Next, you really need to use indentation to make your code more readable. There is no one absolutely best way to indent, you need to find your own style. But judge it by asking yourself how readable is the code. And be consistent... sometimes you have "then" on the same line as the "if" and in other cases it's on the next line.

You haven't told us which shell or which version of unix you are using. But you probably should have a leading line that says "#! /bin/sh" or something. Read this post for the reason.

I'm a little surprised that you are following a "fi" with an "elif", no shell I have tried will accept that.
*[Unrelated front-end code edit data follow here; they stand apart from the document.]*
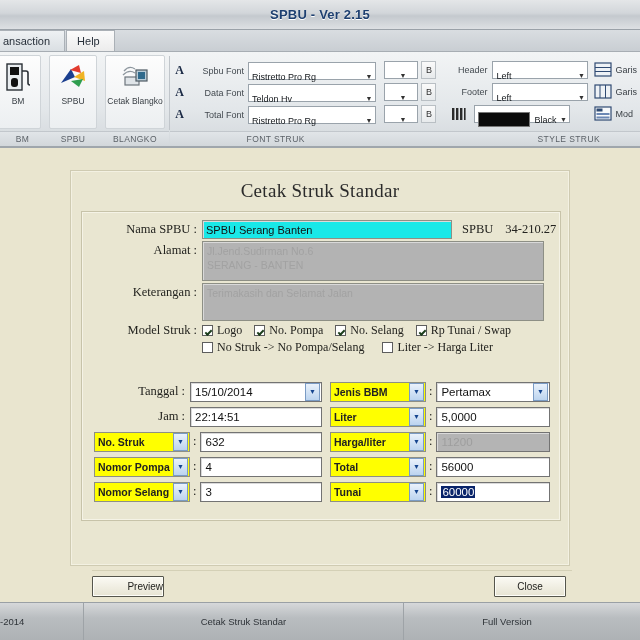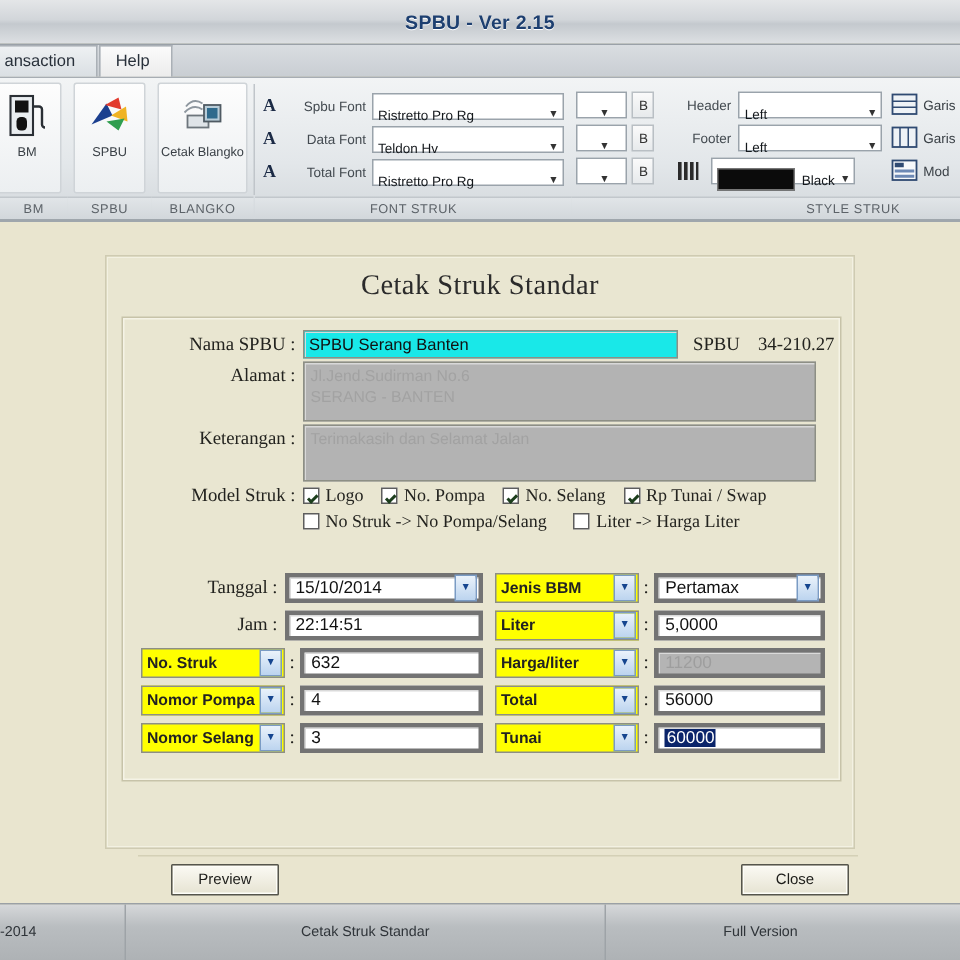--- a/index.html
+++ b/index.html
@@ -175,7 +175,7 @@
   }
   .colon { font-family:"Liberation Serif", serif; font-size:12.5px; margin:0 4px 0 3px; color:#23231f; }
   .vbox {
-    flex:1; height:20px; background:#fff; border:3px solid #737373;
+    flex:1; height:20px; background:#fff; border:1px solid #737373;
     display:flex; align-items:center; font-size:11.5px; color:#111; padding-left:4px;
     box-shadow:inset 1px 1px 0 #dadada;
   }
You consistently have "exit0" where you need "exit 0". And I try to end my scripts with an explicit exit. This is for readability more than anything.
Code:
#! /bin/ksh
if [ $# -lt 2 ] ; then
      echo need 2 files  
      exit 0
elif [ -f $1 -a -f $2 ] ; then 
      cmp $1 $2 ;
else 
      echo need exist and regular files  
      exit 0 
fi
if [ -f $1 -eq -f $2 ] ; then 
      wc $1 $2  
fi
if [ -f $1 != $2 ] ; then 
      echo File not the same 
else 
      echo Same file
fi
exit 0

Now that I can read the code, I see more trouble. The test around your "wc" doesn't make sense. I'm not sure what you had in mind for that. Nor does your final test. But there it like you meant to not have that "-f".


Quote:
how to display file size?
Well "wc" really seems to have that base covered here. The other thing is "ls -l".